‘Anonymous’ Hackers Claim They Hit Web Hosting Company Popular With Proud Boys
By Sean Lyngaas, CNN
Hacking collective Anonymous claimed last week that it stole and disclosed tons of data held by Epik, a web hosting company popular with far-right organizations like the Proud Boys.
The more than 150 gigabytes of data swept away highlights years of online activity by far-right groups, including those who tried to overthrow the 2020 presidential election. While researchers still sift through the data, Epik has historically provided web hosting services to a range of conspiracy theorists and conservative media networks like Speaking and Gab.
The breach also undermines Epik’s commitment to customers that it can protect their anonymity, no matter what dangerous conspiracy theories they spread online. For this reason, experts have told CNN that the hack could impact the way far-right groups organize and try to protect themselves online.
“A breach like this will force some of these players to find security providers outside of North America, in Europe, to possibly step up their security game,” anthropology professor Gabriella Coleman told CNN. at Harvard University. Coleman said the data dump “confirmed many details of the far-right ecosystem.”
Emily Crose, a cybersecurity analyst who studies online extremism, said the breach “will be another factor causing paranoia among far-right online communities.” Crose said these groups already feel under surveillance, given their violent attempts to cancel the 2020 presidential election.
Emma Best, co-founder of Distributed Denial of Secrets, a nonprofit that has itself published hacktivist data, said researchers could look into the Epik leaks for months to find clues about the way different far right people and organizations are linked.
Epik said in a statement last week he had “deployed multiple cybersecurity teams” to remedy the breach. The Seattle-area-based company has tried to assure customers that “our top priority will always be your security and privacy.”
Troy Hunt, an Australian cybersecurity consultant, said many people who are not Epik customers also saw their data compromised during the hack.
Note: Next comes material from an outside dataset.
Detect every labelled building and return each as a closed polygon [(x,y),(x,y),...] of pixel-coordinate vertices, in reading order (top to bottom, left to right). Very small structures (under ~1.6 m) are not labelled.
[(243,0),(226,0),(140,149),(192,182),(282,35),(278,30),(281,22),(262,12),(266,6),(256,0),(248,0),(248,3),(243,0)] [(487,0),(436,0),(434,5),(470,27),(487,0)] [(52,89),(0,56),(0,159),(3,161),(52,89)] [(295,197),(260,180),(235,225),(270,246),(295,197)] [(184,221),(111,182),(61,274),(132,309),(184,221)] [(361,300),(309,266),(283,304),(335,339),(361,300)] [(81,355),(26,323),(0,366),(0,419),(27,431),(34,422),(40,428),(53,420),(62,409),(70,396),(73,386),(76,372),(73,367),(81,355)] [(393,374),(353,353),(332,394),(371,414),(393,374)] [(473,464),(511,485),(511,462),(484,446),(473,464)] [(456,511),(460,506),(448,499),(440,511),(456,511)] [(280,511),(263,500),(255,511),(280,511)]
That’s because Epik has apparently collected third-party data that is publicly available on the internet, according to Hunt.
Hunt, which operates a service that notifies people if their email addresses have been exposed in data breaches, told CNN that about 100,000 of its subscribers were affected by the Epik hack.
âIt’s a very messy and messy situation,â Hunt said. “Among all of this, there are a whole bunch of people” who still have not been notified that their information has been compromised, he added.
Epik did not respond to CNN’s request for comment on Tuesday night.